A lawyer with the U.S. Justice Department filed a notice on March 7 that he is representing the government in the lawsuit. The notice said he was waiting to be served with the suit before he answers it in court. The government now will also have to respond to the more pressing request for a preliminary injunction.
Greene's lawyers are arguing that a preliminary injunction would halt the "irreparable injury" to Greene's constitutional rights due to his inability to possess weapons at the same time he uses medical marijuana, according to a brief filed with the motion for the preliminary injunction.
Greene got a medical marijuana card in May 2023, according to his suit. The suit provides no information on his health.
Greene and others who use medical marijuana "are currently being deprived and would continue to be deprived of their fundamental right to keep and bear arms," according to the brief for the preliminary injunction.
Greene, the chief law enforcement officer in the largely rural, 38,000-resident Warren County, is abstaining from buying or possessing firearms to avoid prosecution, according to the brief. It states that 500,000 Pennsylvanians who use medical marijuana are prohibited from having guns under federal law.
The conflict between state and federal law exists because marijuana is not legal nationwide and it remains a Schedule I drug, along with substances like heroin, under the U.S. Drug Enforcement Administration regulations. The federal Gun Control Act of 1968 prohibits "unlawful" users of Schedule I drugs from buying and possessing firearms.
Greene's brief states that he is not seeking to use firearms "while under the effects of medicinal marijuana."
He is solely seeking "an ability to purchase, possess and utilize firearms and ammunition when not utilizing doctor-recommended medicinal marijuana, no different than a patient that has been prescribed" such painkillers as "Dilaudid, diamorphine, hydrocodone, morphine or oxycodone," according to the brief. It states that Greene has never used medical marijuana "while in his official capacity" as district attorney.
The Second Amendment Foundation's executive director, Adam Kraut, a lawyer who is representing Greene, said in an interview that the case is the first of its kind that he knows of that challenges the federal firearms prohibition in the context of a medical marijuana card.

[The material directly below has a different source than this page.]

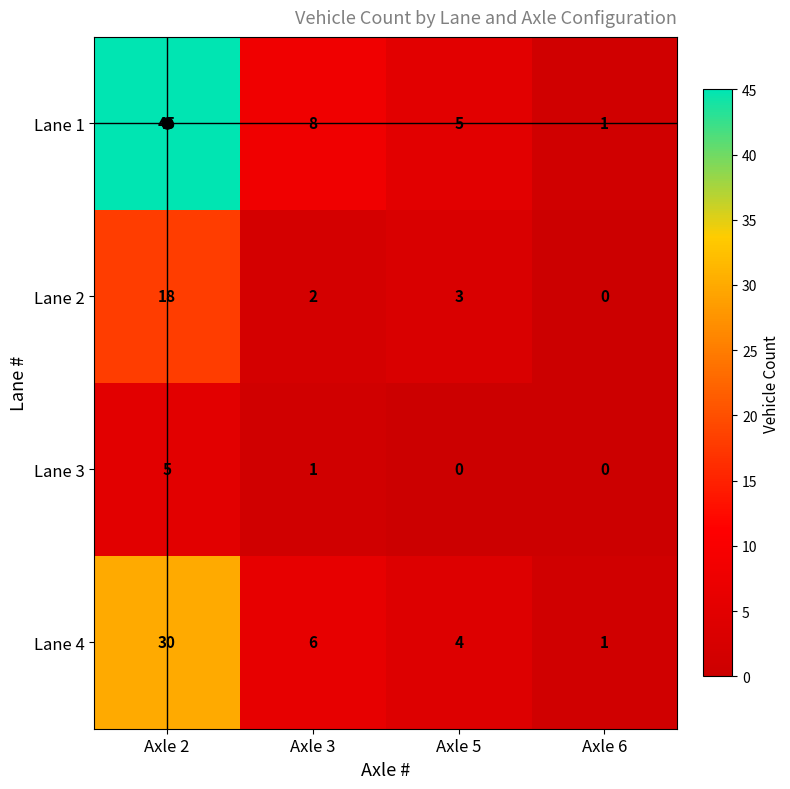

The Lane 4 series shows 0 at Axle 6. True or false?

False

"Due to the law individuals are placed in the untenable situation of having to choose whether to use a medicine recommended to them by a doctor to treat their symptoms at the expense of their Second Amendment rights or exercise their rights at the detriment of their health," Kraut said in a statement. "Having to make such a choice is simply wrong and we look forward to vindicating the rights of those affected."
The Second Amendment Foundation is a plaintiff with Greene in the suit, along with a resident of Bloomsburg, Pennsylvania, James Irey. He was added as plaintiff in an amended lawsuit filed March 6.
The case is docketed in U.S. District Court in Erie because Warren County, the home of Greene as the lead plaintiff, is one of seven northwestern Pennsylvania counties within the Erie Division of the Pittsburgh-based U.S. District Court for the Western District of Pennsylvania.